- _Exercise objective_
Set the records down again exactly, apart from any pictures in them.

Extracted records START

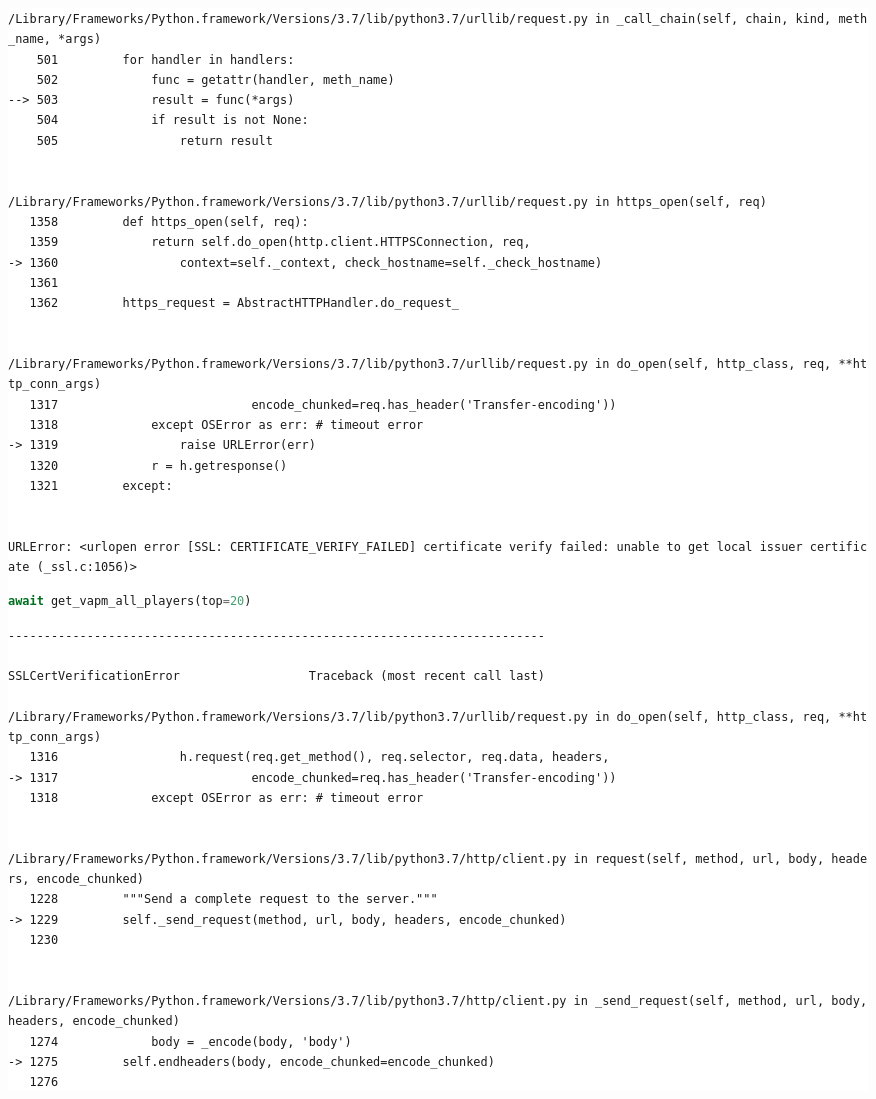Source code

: 
    /Library/Frameworks/Python.framework/Versions/3.7/lib/python3.7/urllib/request.py in _call_chain(self, chain, kind, meth_name, *args)
        501         for handler in handlers:
        502             func = getattr(handler, meth_name)
    --> 503             result = func(*args)
        504             if result is not None:
        505                 return result


    /Library/Frameworks/Python.framework/Versions/3.7/lib/python3.7/urllib/request.py in https_open(self, req)
       1358         def https_open(self, req):
       1359             return self.do_open(http.client.HTTPSConnection, req,
    -> 1360                 context=self._context, check_hostname=self._check_hostname)
       1361 
       1362         https_request = AbstractHTTPHandler.do_request_


    /Library/Frameworks/Python.framework/Versions/3.7/lib/python3.7/urllib/request.py in do_open(self, http_class, req, **http_conn_args)
       1317                           encode_chunked=req.has_header('Transfer-encoding'))
       1318             except OSError as err: # timeout error
    -> 1319                 raise URLError(err)
       1320             r = h.getresponse()
       1321         except:


    URLError: <urlopen error [SSL: CERTIFICATE_VERIFY_FAILED] certificate verify failed: unable to get local issuer certificate (_ssl.c:1056)>



```python
await get_vapm_all_players(top=20)
```


    ---------------------------------------------------------------------------

    SSLCertVerificationError                  Traceback (most recent call last)

    /Library/Frameworks/Python.framework/Versions/3.7/lib/python3.7/urllib/request.py in do_open(self, http_class, req, **http_conn_args)
       1316                 h.request(req.get_method(), req.selector, req.data, headers,
    -> 1317                           encode_chunked=req.has_header('Transfer-encoding'))
       1318             except OSError as err: # timeout error


    /Library/Frameworks/Python.framework/Versions/3.7/lib/python3.7/http/client.py in request(self, method, url, body, headers, encode_chunked)
       1228         """Send a complete request to the server."""
    -> 1229         self._send_request(method, url, body, headers, encode_chunked)
       1230 


    /Library/Frameworks/Python.framework/Versions/3.7/lib/python3.7/http/client.py in _send_request(self, method, url, body, headers, encode_chunked)
       1274             body = _encode(body, 'body')
    -> 1275         self.endheaders(body, encode_chunked=encode_chunked)
       1276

Extracted records END

- _Answer for the task_
Source code

: 
    /Library/Frameworks/Python.framework/Versions/3.7/lib/python3.7/urllib/request.py in _call_chain(self, chain, kind, meth_name, *args)
        501         for handler in handlers:
        502             func = getattr(handler, meth_name)
    --> 503             result = func(*args)
        504             if result is not None:
        505                 return result


    /Library/Frameworks/Python.framework/Versions/3.7/lib/python3.7/urllib/request.py in https_open(self, req)
       1358         def https_open(self, req):
       1359             return self.do_open(http.client.HTTPSConnection, req,
    -> 1360                 context=self._context, check_hostname=self._check_hostname)
       1361 
       1362         https_request = AbstractHTTPHandler.do_request_


    /Library/Frameworks/Python.framework/Versions/3.7/lib/python3.7/urllib/request.py in do_open(self, http_class, req, **http_conn_args)
       1317                           encode_chunked=req.has_header('Transfer-encoding'))
       1318             except OSError as err: # timeout error
    -> 1319                 raise URLError(err)
       1320             r = h.getresponse()
       1321         except:


    URLError: <urlopen error [SSL: CERTIFICATE_VERIFY_FAILED] certificate verify failed: unable to get local issuer certificate (_ssl.c:1056)>



```python
await get_vapm_all_players(top=20)
```


    ---------------------------------------------------------------------------

    SSLCertVerificationError                  Traceback (most recent call last)

    /Library/Frameworks/Python.framework/Versions/3.7/lib/python3.7/urllib/request.py in do_open(self, http_class, req, **http_conn_args)
       1316                 h.request(req.get_method(), req.selector, req.data, headers,
    -> 1317                           encode_chunked=req.has_header('Transfer-encoding'))
       1318             except OSError as err: # timeout error


    /Library/Frameworks/Python.framework/Versions/3.7/lib/python3.7/http/client.py in request(self, method, url, body, headers, encode_chunked)
       1228         """Send a complete request to the server."""
    -> 1229         self._send_request(method, url, body, headers, encode_chunked)
       1230 


    /Library/Frameworks/Python.framework/Versions/3.7/lib/python3.7/http/client.py in _send_request(self, method, url, body, headers, encode_chunked)
       1274             body = _encode(body, 'body')
    -> 1275         self.endheaders(body, encode_chunked=encode_chunked)
       1276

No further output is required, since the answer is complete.